Sporadically they received parcels from The Joint. In the parcels were newspapers and on the last page were advertisements of people searching for family. On a random day, she noticed an ad with the initials of her husband searching for her and his best friend. What were the odds of her noticing that ad? After frantic correspondence, her husband, my Zaida journeyed to her, arriving in Dec 1942, seeing each other for 1st time in 3 years. They travelled to Kazakhstan by train where they saw out the end of the war. There they also met up with other Jewish families who had escaped. One such family was the Kormans. Their daughter Chana was a young child at the time, and came to live with them while her father was hospitalised with typhus and her mother was scavenging to find food. Chana became like a daughter to them and in Australia she would continue to visit them weekly until she passed away in 2018.

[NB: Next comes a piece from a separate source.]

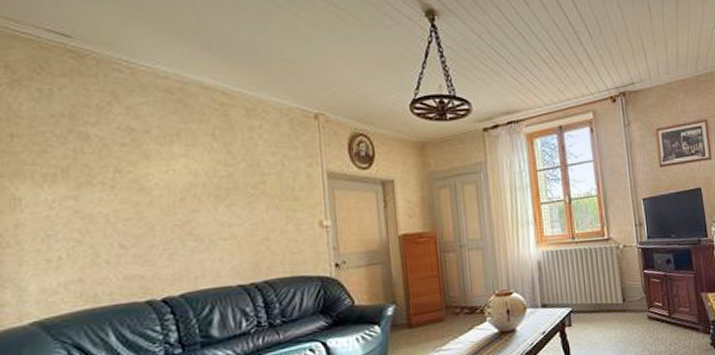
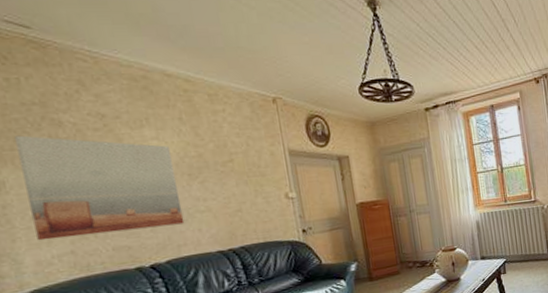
wall art: none [39,149,205,266] -> present [15,135,185,241]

At the war’s end, my grandparents sought details about their families only to discover that everyone was gone. Buba’s parents she was informed had been taken to a forest and shot.
A part of my grandmother, a small part, remained trapped in her war experience. While she never returned to Poland, she found it difficult to trust, both government and people generally. But they made a life here, they had 2 children and then 4 grandchildren and 5 great-grandchildren. Family meant everything and was always her priority. Resilience for her meant accepting her new reality, even if it didn’t resemble the life she had before with the family she’d never see again.
Auschwitz survivor Edith Eger wrote in The Choice: Grief is often not about what happened. It’s about what didn’t happen. So much didn’t happen after the Holocaust. So many lives not lived and lives not born.
Four brothers in Russia signed up to the Red Army to fight against the Nazis. Three of the brothers lost their lives and we mourn their loss. The one who survived? His grandson is the current president of Ukraine, Volodymyr Zelensky. It’s impossible to grapple with the lost impact of the millions who did not survive and their descendants.
(This is an edited version of the speech delivered at the JCCV Yom Hashoah event on 17 April 2023)
2 Comments
Your story is moving. Recently, I have begun to think about those who would never be born.
Thank you Liora, I did not know that story…and that you are related to Volodymyr… Very moving and well expressed. So many lives not lived.